Exploring Chain-of-Thought Style Prompting for Text-to-SQL
Chang-You Tai, Ziru Chen, Tianshu Zhang, Xiang Deng, Huan Sun
TL;DR
This paper investigates the effectiveness of chain-of-thought style prompting for text-to-SQL parsing. It compares chain-of-thought prompting, least-to-most prompting, and introduces a novel question decomposition prompting (QDecomp) with a schema-grounding variant (QDecomp+InterCOL). The results show that iterative prompting is often unnecessary and that overly detailed reasoning steps can cause error propagation, with QDecomp+InterCOL delivering the strongest gains on Spider and Spider Realistic datasets and competitive performance on larger prompts.

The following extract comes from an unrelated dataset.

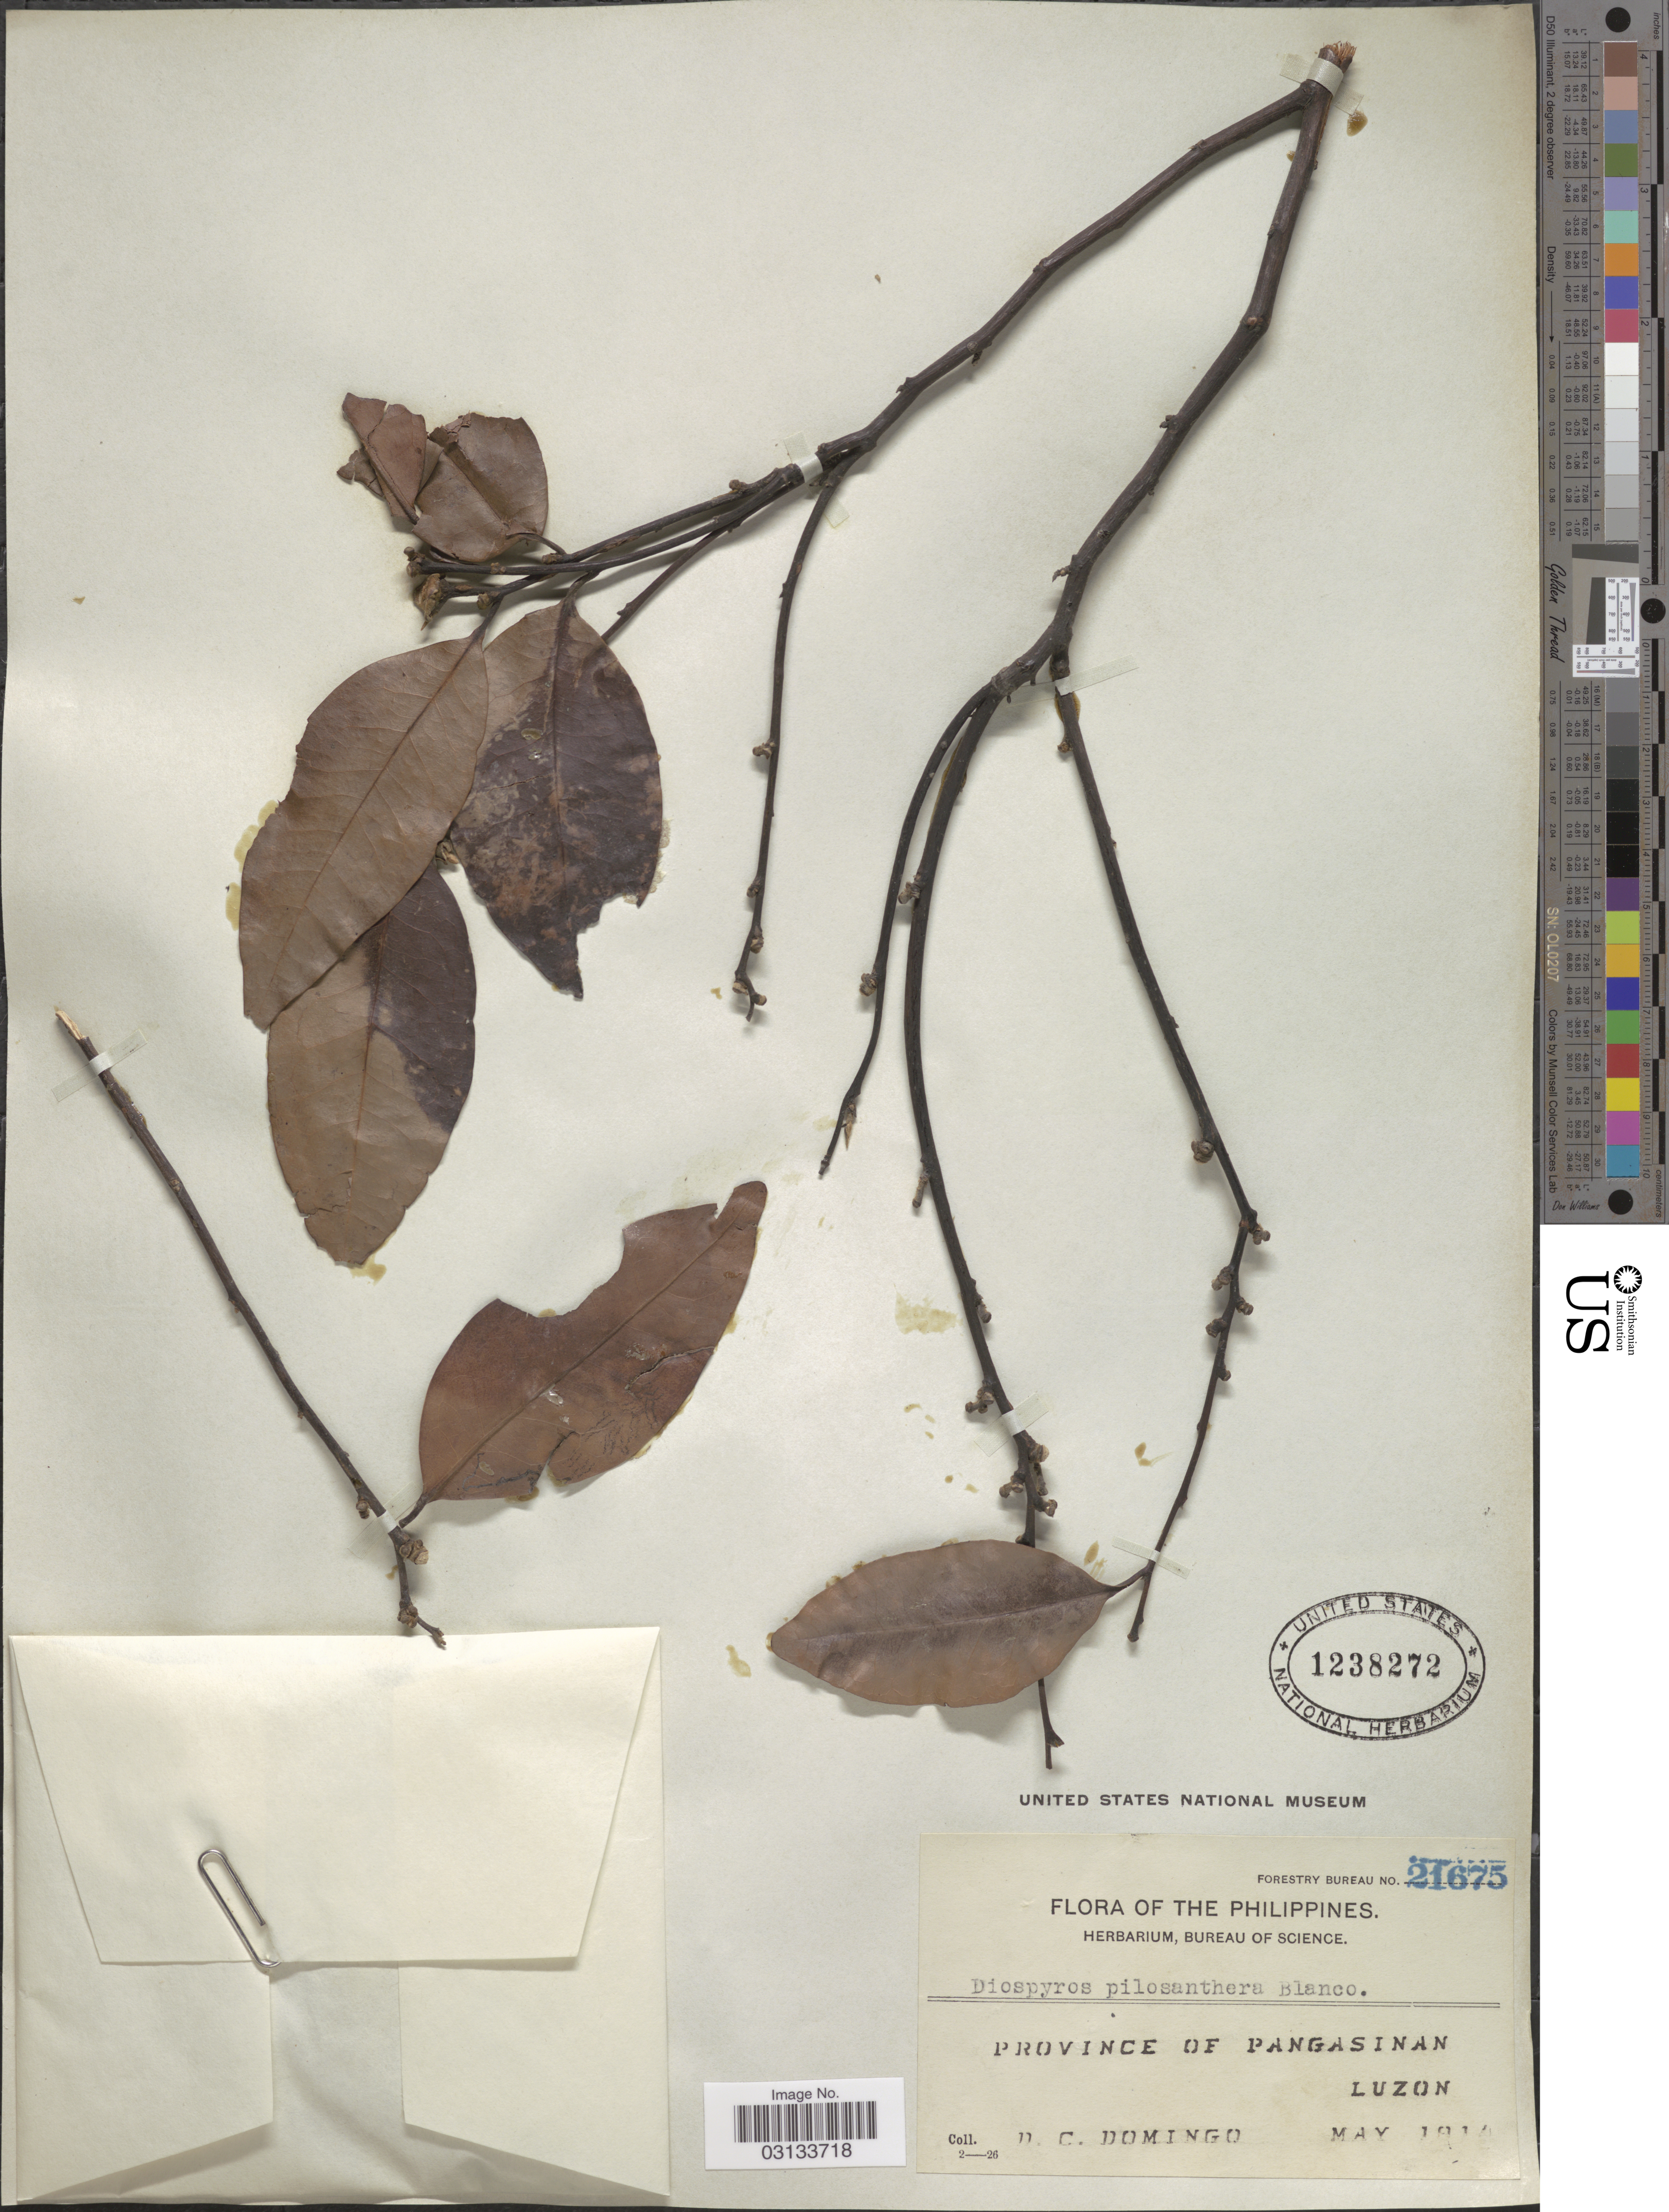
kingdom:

The work highlights robustness to in-context example design and prompts directions for applying multi-step reasoning in semantic parsing, suggesting future exploration across more LLMs and interactive grounding frameworks.
Abstract
In-context learning with large language models (LLMs) has recently caught increasing attention due to its superior few-shot performance on various tasks. However, its performance on text-to-SQL parsing still has much room for improvement. In this paper, we hypothesize that a crucial aspect of LLMs to improve for text-to-SQL parsing is their multi-step reasoning ability. Thus, we systematically study how to enhance LLMs' reasoning ability through chain of thought (CoT) style prompting, including the original chain-of-thought prompting (Wei et al., 2022b) and least-to-most prompting (Zhou et al., 2023). Our experiments demonstrate that iterative prompting as in Zhou et al. (2023) may be unnecessary for text-to-SQL parsing, and using detailed reasoning steps tends to have more error propagation issues. Based on these findings, we propose a new CoT-style prompting method for text-to-SQL parsing. It brings 5.2 and 6.5 point absolute gains on the Spider development set and the Spider Realistic set, respectively, compared to the standard prompting method without reasoning steps; 2.4 and 1.5 point absolute gains, compared to the least-to-most prompting method.